Incontestablement, les derniers gouverneurs du Wag constituent
toujours d’importants repères identitaires à Sekota. L’architecture de la ville
témoigne de ses années fastes à l’époque du Wagshum Kabada, puissant
administrateur du Wag et principale figure de l’Empire, décapité en 1938 par
les Italiens. Les murs en pierre et les maisons circulaires à un étage (hedmo)
sont toujours visibles. Les réalisations des Italiens, auxquels Kabada avait
opposé une résistance farouche, sont elles aussi bien présentes, comme en
témoignent le pont situé sur la route de Mekele, ou encore l’église catholique,
aujourd’hui reconvertie en église orthodoxe.
Davantage, les Wagshum, et plus précisément Kabada et Wossen
(l’avant dernier Wagshum, le dernier étant Getanek Admassu, évincé lors de la
révolution socialiste en 1974) sont apparus bien plus fréquemment dans les
discours sur la mémoire locale que les débats sur l’identité agaw dans les
entretiens informels que nous avons pu mener à Sekota. Ces puissants
administrateurs constituent une mémoire ostensible, tangible et diffuse de
l’histoire récente de Sekota. Apogée de l’ère de gloire du Wag, elle ne met
nullement en scène l’identité agaw et se passe dans sa construction de tout
référent ethnique. Cette mémoire locale centrée sur les Wagshum est
intrinsèquement liée aux plus hautes sphères de l’appareil impérial. Les
habitants de Sekota ne manquent pas de rappeler que seul le Wagshum, assis à
droite de l’empereur, disposait du privilège de se laver les mains dans le bol en
or de ce dernier.
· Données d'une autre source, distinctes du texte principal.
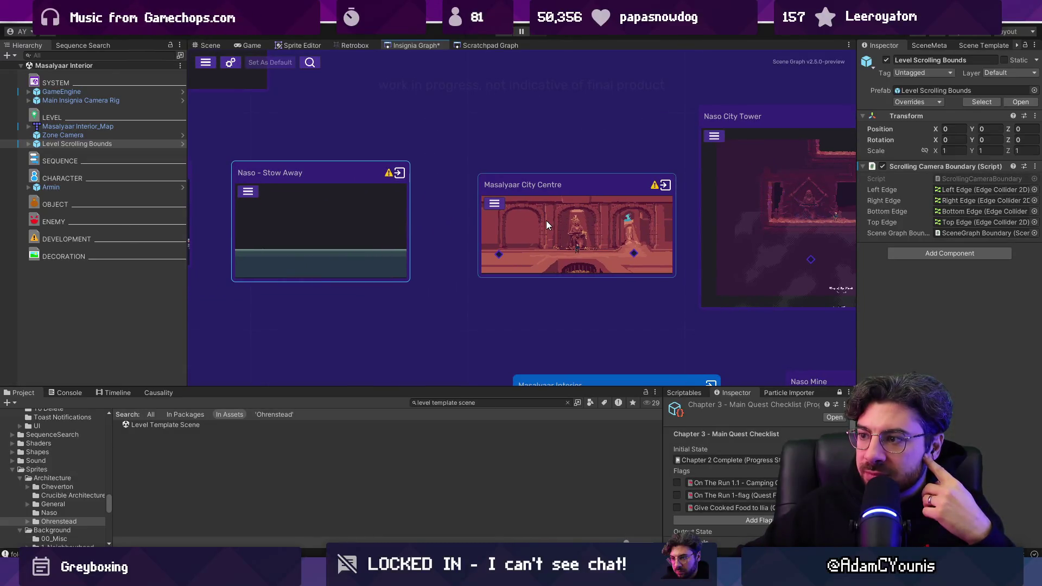
scroll(538, 220, down, 5)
Ainsi, le symbole des Wagshum renvoie à un espace politique
164 Thomas OSMOND

depuis longtemps considéré comme la pièce majeure de l’Empire, drapé dans


une aura de bravoure, de résistance et de fidélité à l’empereur.
À Sekota, le tigrinnya est largement employé, soulignant les liens
durables qui n’ont cessé d’unir le Wag au Tigray. Ces liens s’expriment
notamment par la présence en ville d’une communauté musulmane
importante 30 , composée d’individus originaires pour la plupart de la région de
Nagash 31 au Tigray et de l’ancienne sous-région administrative Raya Azebo
(aujourd’hui incluse dans l’État régional du Tigray). Leur présence à Sekota
remonte au moins au XVIIIe siècle et ils se considèrent aujourd’hui comme des
autochtones du Wag. Ils sont investis dans le commerce et ne manifestent que
peu d’égard aux revendications agaw portées par l’administration de la zone.
Les fonctionnaires de l’administration les considèrent d’ailleurs comme des
étrangers douteux, symboles d’un islam wahhabite en expansion menaçant
l’avenir même de l’Éthiopie. Son expansion serait d’après ces mêmes
fonctionnaires financée à coup de pétrodollars saoudiens, comme l’illustre la
présence d’une grande mosquée flambant neuve au milieu de la ville. Pourtant,
cette mosquée a été financée par les réseaux commerciaux yéménites shafi,
favorisés par l’étroite collaboration entre l’Éthiopie et le Yémen. L’écart entre
les revendications identitaires agaw et les trajectoires de cette communauté
musulmane s’accompagne d’une certaine stigmatisation en tant qu’allochtones.
Celle-ci est d’ailleurs largement formulée dans le département des affaires
culturelles de l’administration de la zone Wag-Himra à Sekota, dont les
activités portent davantage sur la promotion de la culture agaw.
La ville est également marquée par les dix-huit années de lutte que sa
population a livré au Derg. Les intenses bombardements et l’engagement dans
la résistance contre le régime de Mengistu Haylé Maryam constituent une
mémoire très prégnante à Sekota. Le bureau du président de l’administration
du Wag-Himra est orné du drapeau du Mouvement Démocratique du Peuple
Éthiopien (MDPE), représentant un avant-bras tendu, brandissant dans la
main une kalachnikov, avec en fond la date de 1975 dans le calendrier julien
éthiopien (1982 dans le calendrier européen). La plupart des fonctionnaires de
l’administration sont d’anciens résistants opposés au Derg. Les années de lutte,
les tortures et les privations ont profondément marqué toute une génération
d’individus aujourd’hui âgés d’une cinquantaine et d’une soixantaine d’années.
Plus récemment, les hostilités entre les gouvernements éthiopien et
érythréen se sont soldées depuis 1998 par l’envoi au front de plusieurs milliers

30 Les hauts fonctionnaires de la Zone Wag-Himra, qui comptent parmi les principaux

promoteurs locaux de la fiction indigéniste agaw, affirment que ces musulmans représentent
moins de 5% de la population totale de Sekota. Pourtant, les observations et les entretiens
informels que j’ai conduits dans cette ville contredisent nettement ce pourcentage que
j’estimerais pour ma part à près de 20%.
31 Dans plusieurs sources orales et écrites, Nagash, ou Nejash, désigne le nom du souverain

éthiopien qui donna son nom à la région où il autorisa les premiers musulmans, fuyant les
persécutions de Médine, à s’installer en Éthiopie. Voir J.S. TRIMINGHAM (1968 : 44-45).
RECONSTRUCTIONS IDENTITAIRES A LALIBELA 165

de soldats, certains revenant ou échouant blessés et traumatisés à Sekota.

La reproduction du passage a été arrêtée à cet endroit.